**Collected data entries**
-- begin --
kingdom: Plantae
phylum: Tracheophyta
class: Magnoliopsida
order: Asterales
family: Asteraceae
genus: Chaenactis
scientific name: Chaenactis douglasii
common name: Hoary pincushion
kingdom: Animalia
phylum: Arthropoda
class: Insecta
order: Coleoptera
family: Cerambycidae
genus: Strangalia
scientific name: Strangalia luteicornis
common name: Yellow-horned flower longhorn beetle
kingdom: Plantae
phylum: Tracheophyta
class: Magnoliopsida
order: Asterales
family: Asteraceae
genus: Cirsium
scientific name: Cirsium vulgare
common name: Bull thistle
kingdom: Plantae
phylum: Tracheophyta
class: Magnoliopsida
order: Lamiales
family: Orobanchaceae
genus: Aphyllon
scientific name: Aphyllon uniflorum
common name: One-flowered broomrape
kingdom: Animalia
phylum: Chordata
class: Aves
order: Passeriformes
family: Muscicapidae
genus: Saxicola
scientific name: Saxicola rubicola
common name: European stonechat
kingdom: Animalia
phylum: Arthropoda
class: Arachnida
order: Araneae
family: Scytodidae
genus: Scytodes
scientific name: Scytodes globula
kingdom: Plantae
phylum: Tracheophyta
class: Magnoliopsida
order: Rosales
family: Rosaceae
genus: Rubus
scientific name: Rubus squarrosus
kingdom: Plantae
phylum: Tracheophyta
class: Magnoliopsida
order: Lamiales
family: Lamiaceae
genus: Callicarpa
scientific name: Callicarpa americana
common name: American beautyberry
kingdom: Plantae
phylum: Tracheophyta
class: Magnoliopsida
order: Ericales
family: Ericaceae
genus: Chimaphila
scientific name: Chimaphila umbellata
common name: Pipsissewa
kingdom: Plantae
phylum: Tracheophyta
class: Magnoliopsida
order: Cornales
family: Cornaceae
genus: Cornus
-- end --
**Task to complete**
Print every line of the material above without any change, keeping the lines in their original order.

**The answer**
kingdom: Plantae
phylum: Tracheophyta
class: Magnoliopsida
order: Asterales
family: Asteraceae
genus: Chaenactis
scientific name: Chaenactis douglasii
common name: Hoary pincushion
kingdom: Animalia
phylum: Arthropoda
class: Insecta
order: Coleoptera
family: Cerambycidae
genus: Strangalia
scientific name: Strangalia luteicornis
common name: Yellow-horned flower longhorn beetle
kingdom: Plantae
phylum: Tracheophyta
class: Magnoliopsida
order: Asterales
family: Asteraceae
genus: Cirsium
scientific name: Cirsium vulgare
common name: Bull thistle
kingdom: Plantae
phylum: Tracheophyta
class: Magnoliopsida
order: Lamiales
family: Orobanchaceae
genus: Aphyllon
scientific name: Aphyllon uniflorum
common name: One-flowered broomrape
kingdom: Animalia
phylum: Chordata
class: Aves
order: Passeriformes
family: Muscicapidae
genus: Saxicola
scientific name: Saxicola rubicola
common name: European stonechat
kingdom: Animalia
phylum: Arthropoda
class: Arachnida
order: Araneae
family: Scytodidae
genus: Scytodes
scientific name: Scytodes globula
kingdom: Plantae
phylum: Tracheophyta
class: Magnoliopsida
order: Rosales
family: Rosaceae
genus: Rubus
scientific name: Rubus squarrosus
kingdom: Plantae
phylum: Tracheophyta
class: Magnoliopsida
order: Lamiales
family: Lamiaceae
genus: Callicarpa
scientific name: Callicarpa americana
common name: American beautyberry
kingdom: Plantae
phylum: Tracheophyta
class: Magnoliopsida
order: Ericales
family: Ericaceae
genus: Chimaphila
scientific name: Chimaphila umbellata
common name: Pipsissewa
kingdom: Plantae
phylum: Tracheophyta
class: Magnoliopsida
order: Cornales
family: Cornaceae
genus: Cornus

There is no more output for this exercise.